Document source
┌────────
Fort de cet appoint de quelques centaines d’hommes, M. Siaka Stevens pouvait alors se permettre d’annoncer – face à l’armée sierra-léonaise restée dans ses casernes – la création d’une milice populaire tout en menant à bien son projet de modification des institutions qui se soldait le 19 avril par la proclamation de la République par le Parlement. La même assemblée, amendant la Constitution, faisait du président de la République le chef réel de l’exécutif, et élisait à ce poste M. Siaka Stevens demeuré jusqu’alors Premier ministre.
Prêtant aussitôt serment, ce dernier déclarait que la République de Sierra Leone resterait membre du Commonwealth, tout en se gardant la possibilité d’entretenir avec tous les pays qui le désiraient « des relations amicales fondées sur le respect et l’égalité avec elle ».
Ainsi ont été tranchés les liens institutionnels qui unissaient encore la Sierra Leone à la Couronne d’Angleterre. Sans doute les Britanniques se sont-ils inquiétés des perspectives d’évolution de cette situation nouvelle. Si M. Siaka Stevens semble avoir maintenant la situation en mains, il n’en reste pas moins qu’au cours des débats parlementaires, l’opposition n’a pas ménagé ses critiques, visant en particulier les accords de défense avec la Guinée-Conakry. Il y a peut-être là matière à conflit pour l’avenir d’autant plus que dans l’immédiat le nouveau régime paraît être fortement influencé par son voisin guinéen.
└────────
Tâches à réaliser
1 – Les affirmations suivantes concordent-elles avec le texte sur la Sierra Leone ? Pour chacune, répondez par oui ou par non et citez les mots du texte qui tranchent.
(a) La proclamation de la République par le Parlement a eu lieu le 19 avril.
(b) La Sierra Leone a quitté le Commonwealth en devenant une République.
(c) L'opposition a critiqué en particulier les accords de défense avec la Guinée-Conakry.
2 – Pouvez-vous reproduire toutes les lignes des entrées ci-dessous, sans rien y changer ?

Contenu des données
┌────────
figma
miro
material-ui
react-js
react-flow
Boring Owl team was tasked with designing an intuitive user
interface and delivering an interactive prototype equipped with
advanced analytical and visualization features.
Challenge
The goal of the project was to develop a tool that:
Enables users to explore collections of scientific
└────────
Résultats de l'exercice
1 –
(a) Oui : « se soldait le 19 avril par la proclamation de la République par le Parlement »
(b) Non : « la République de Sierra Leone resterait membre du Commonwealth »
(c) Oui : « l’opposition n’a pas ménagé ses critiques, visant en particulier les accords de défense avec la Guinée-Conakry »

2 –
figma
miro
material-ui
react-js
react-flow
Boring Owl team was tasked with designing an intuitive user
interface and delivering an interactive prototype equipped with
advanced analytical and visualization features.
Challenge
The goal of the project was to develop a tool that:
Enables users to explore collections of scientific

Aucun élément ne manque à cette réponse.